Lay out every line of the records below as a JSON list of strings, one string per line, with blank lines omitted. Leave the pictures out of your answer.

Records from a data collection ->
==============================
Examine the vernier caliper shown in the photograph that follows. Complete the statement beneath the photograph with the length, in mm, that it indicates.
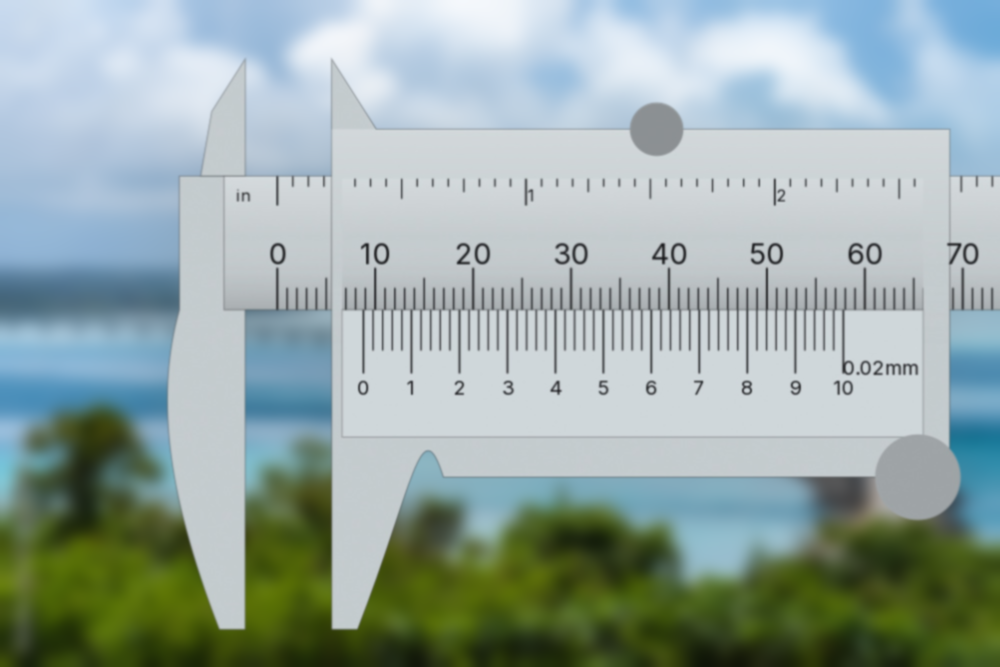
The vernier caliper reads 8.8 mm
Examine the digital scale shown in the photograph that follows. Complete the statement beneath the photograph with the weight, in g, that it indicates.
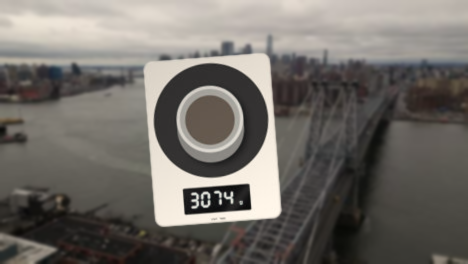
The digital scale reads 3074 g
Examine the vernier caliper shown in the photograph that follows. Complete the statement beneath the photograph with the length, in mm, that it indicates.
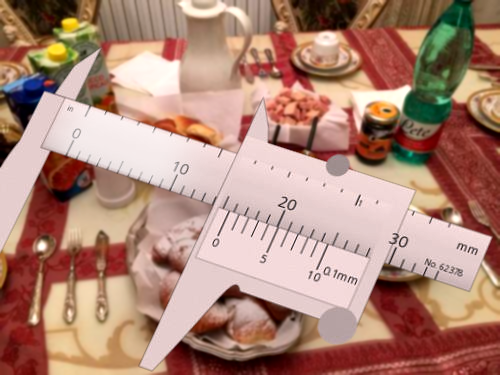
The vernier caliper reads 15.6 mm
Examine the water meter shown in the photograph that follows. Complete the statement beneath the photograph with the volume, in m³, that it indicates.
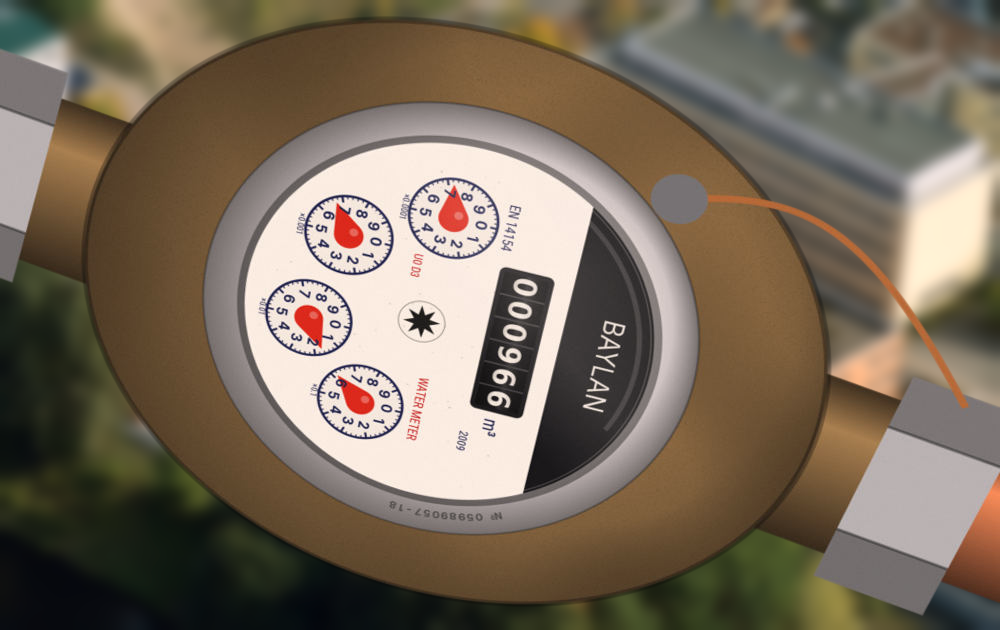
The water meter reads 966.6167 m³
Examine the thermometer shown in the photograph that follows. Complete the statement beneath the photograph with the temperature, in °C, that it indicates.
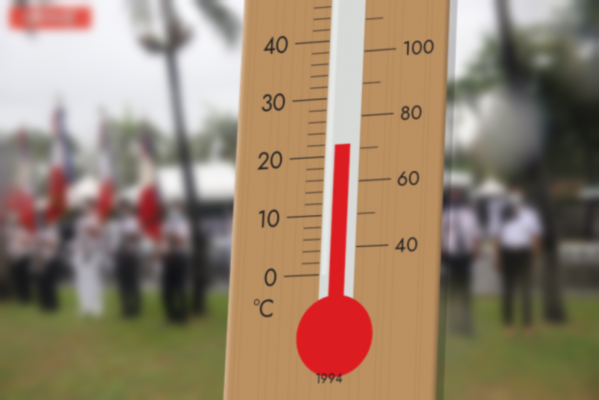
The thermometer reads 22 °C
==============================
Task output ->
[
  "Examine the vernier caliper shown in the photograph that follows. Complete the statement beneath the photograph with the length, in mm, that it indicates.",
  "The vernier caliper reads 8.8 mm",
  "Examine the digital scale shown in the photograph that follows. Complete the statement beneath the photograph with the weight, in g, that it indicates.",
  "The digital scale reads 3074 g",
  "Examine the vernier caliper shown in the photograph that follows. Complete the statement beneath the photograph with the length, in mm, that it indicates.",
  "The vernier caliper reads 15.6 mm",
  "Examine the water meter shown in the photograph that follows. Complete the statement beneath the photograph with the volume, in m³, that it indicates.",
  "The water meter reads 966.6167 m³",
  "Examine the thermometer shown in the photograph that follows. Complete the statement beneath the photograph with the temperature, in °C, that it indicates.",
  "The thermometer reads 22 °C"
]